As the lights went up on Dédale to reveal Jordan Deschamps standing there naked, a murmur of laughter ran through the audience. ‘Here we go again’ appeared to be the consensus (we’d already seen a lot of nudity at the Spring Forward festival by that point) a response which seemed unfair: Deschamps’ use of nudity was justified and refreshingly political.
The conventional nude has long been the female body, as a product both of and for the male gaze, a norm which Deschamps subverted by stripping off alongside three other male dancers. That shouldn’t be a radical act, yet it is. There was a softness to the men’s bodies, eyes, and touch, which invited us to focus on their vulnerability. Physical contact between men onstage is often either violent, or played for laughs, but here was a genuine attempt to explore male intimacy. And by exposing their bodies fully, the dancers allowed us a far greater share in that vulnerability and intimacy. Amid depictions of masculinity at Spring Forward which tended towards the one-dimensional, Deschamps’ queered perspective was a welcome one.
What about the women then? Considering the historical precedent, the use of the naked female form often pings my (perhaps over-sensitive) radar to signs of gratuitousness. However, much of the nudity we saw came from female choreographers acting as both creator and performer, presenting their naked bodies to the audience on their own terms. With women’s bodies still routinely policed and controlled by others, in itself this display of female autonomy is surely a cause for celebration.
And no one seemed more determined to celebrate than Hilde Ingeborg Sandvold, with her unashamedly feminist bulldozer of a solo, Dans, for Satan. Cartoonishly gyrating and moaning, she parodied the oversexualisation of women whilst highlighting our desensitisation to it. Having first exposed the dysfunction of current structures, when Sandvold revealed her naked torso daubed with the words ‘Pussy holds the power’ it was a defiant challenge for us to do better, to see her body differently.
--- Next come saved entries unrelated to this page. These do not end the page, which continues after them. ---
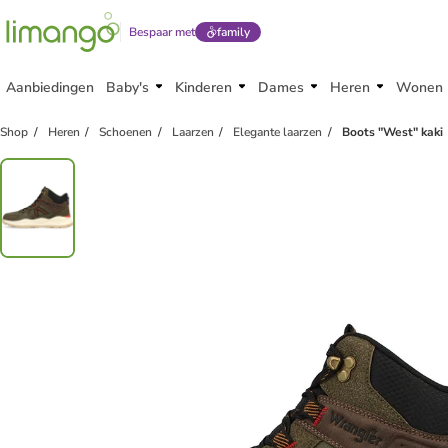
Bespaar met
family
Aanbiedingen
Baby's
Kinderen
Dames
Heren
Wonen
Shop
Heren
Schoenen
Laarzen
Elegante laarzen
Boots "West" kaki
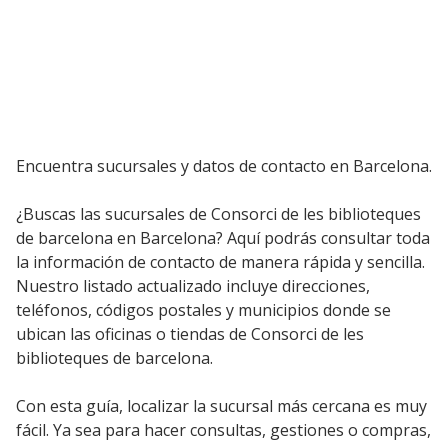
Encuentra sucursales y datos de contacto en Barcelona.
¿Buscas las sucursales de Consorci de les biblioteques
de barcelona en Barcelona? Aquí podrás consultar toda
la información de contacto de manera rápida y sencilla.
Nuestro listado actualizado incluye direcciones,
teléfonos, códigos postales y municipios donde se
ubican las oficinas o tiendas de Consorci de les
biblioteques de barcelona.
Con esta guía, localizar la sucursal más cercana es muy
fácil. Ya sea para hacer consultas, gestiones o compras,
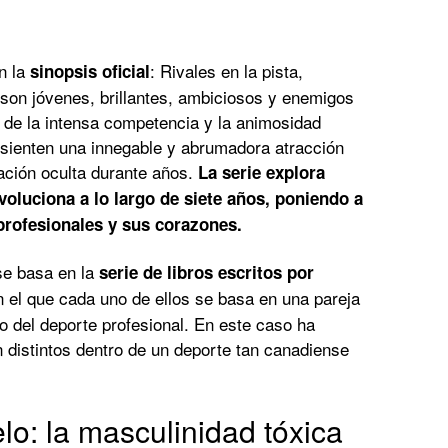
n la
: Rivales en la pista,
sinopsis oficial
son jóvenes, brillantes, ambiciosos y enemigos
r de la intensa competencia y la animosidad
 sienten una innegable y abrumadora atracción
lación oculta durante años.
La serie explora
oluciona a lo largo de siete años, poniendo a
 profesionales y sus corazones.
e basa en la
serie de libros escritos por
 el que cada uno de ellos se basa en una pareja
o del deporte profesional. En este caso ha
n distintos dentro de un deporte tan canadiense
lo: la masculinidad tóxica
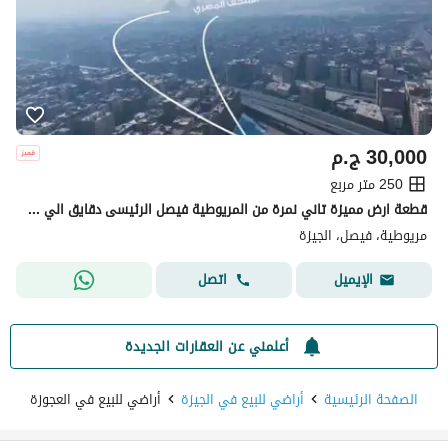
30,000
ج.م
250 متر مربع
قطعة ارض مميزة تاني نمرة من المريوطية فيصل الرئيسى دقايق الي المتحف الكبير و اهرامات الجيزة
مريوطية، فيصل، الجيزة
اتصل
الإيميل
أعلمني عن العقارات الجديدة
الصفحة الرئيسية
أراضي للبيع في الجيزة
أراضي للبيع في العجوزة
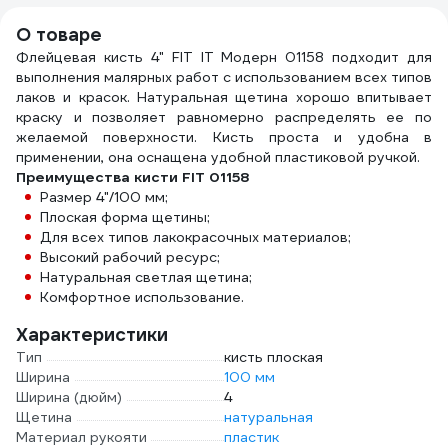
О товаре
Флейцевая кисть 4" FIT IT Модерн 01158 подходит для
выполнения малярных работ с использованием всех типов
лаков и красок. Натуральная щетина хорошо впитывает
краску и позволяет равномерно распределять ее по
желаемой поверхности. Кисть проста и удобна в
применении, она оснащена удобной пластиковой ручкой.
Преимущества кисти FIT 01158
Размер 4"/100 мм;
Плоская форма щетины;
Для всех типов лакокрасочных материалов;
Высокий рабочий ресурс;
Натуральная светлая щетина;
Комфортное использование.
Характеристики
Тип
кисть плоская
Ширина
100 мм
Ширина (дюйм)
4
Щетина
натуральная
Материал рукояти
пластик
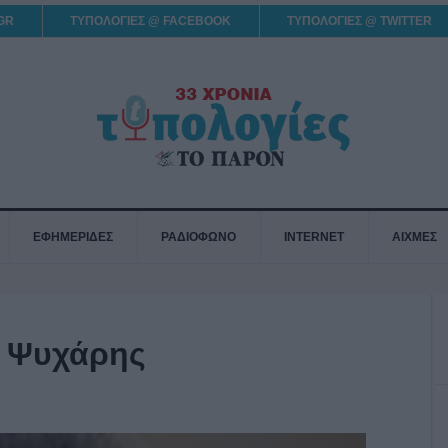
GR
ΤΥΠΟΛΟΓΙΕΣ @ FACEBOOK
ΤΥΠΟΛΟΓΙΕΣ @ TWITTER
ΕΦΗΜΕΡΙΔΕΣ
ΡΑΔΙΟΦΩΝΟ
INTERNET
ΑΙΧΜΕΣ
. Ψυχάρης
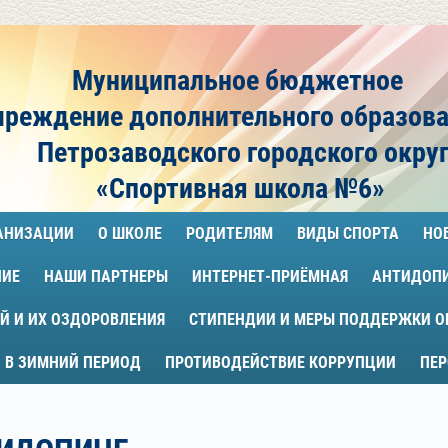
Муниципальное бюджетное
чреждение
дополнительного образов
Петрозаводского городского окру
«Спортивная школа №6»
ГАНИЗАЦИИ
О ШКОЛЕ
РОДИТЕЛЯМ
ВИДЫ СПОРТА
НО
НИЕ
НАШИ ПАРТНЕРЫ
ИНТЕРНЕТ-ПРИЁМНАЯ
АНТИДОП
Й И ИХ ОЗДОРОВЛЕНИЯ
СТИПЕНДИИ И МЕРЫ ПОДДЕРЖКИ 
 В ЗИМНИЙ ПЕРИОД
ПРОТИВОДЕЙСТВИЕ КОРРУПЦИИ
ПЕ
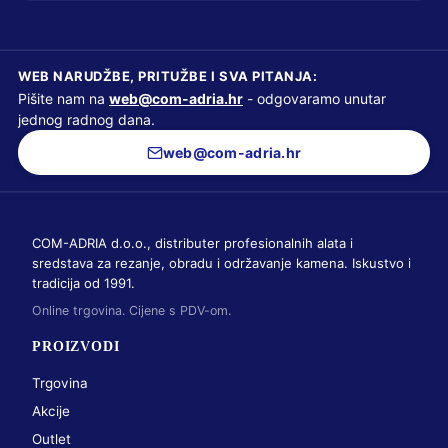
WEB NARUDŽBE, PRITUŽBE I SVA PITANJA:
Pišite nam na
web@com-adria.hr
- odgovaramo unutar
jednog radnog dana.
web@com-adria.hr
COM-ADRIA d.o.o., distributer profesionalnih alata i
sredstava za rezanje, obradu i održavanje kamena. Iskustvo i
tradicija od 1991.
Online trgovina. Cijene s PDV-om.
PROIZVODI
Trgovina
Akcije
Outlet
Nudity, like most things, goes in and out of favour with dance makers. From the look of Spring Forward 2018, it’s back in, and it was encouraging to see it used to consciously reflect conversations currently being had around sexuality and gender. Our bodies are a political battleground, with queer and female bodies especially besieged, and Deschamps and Sandvold proved that sometimes removing your armour is the best form of resistance.
That said, the bodies seen at Spring Forward, whether naked or not, were almost without exception slim, young, and able-bodied. The dance world’s illusions that these sorts of bodies are uniquely valuable and ubiquitous are arguably even more entrenched than across society at large. Perhaps a festival as well established as Spring Forward could also use their clout to promote those currently on the front line of those particular battles, instead of waiting for them to become more palatable to the mainstream. Then we might see dance actively shining a light, and not just reflecting.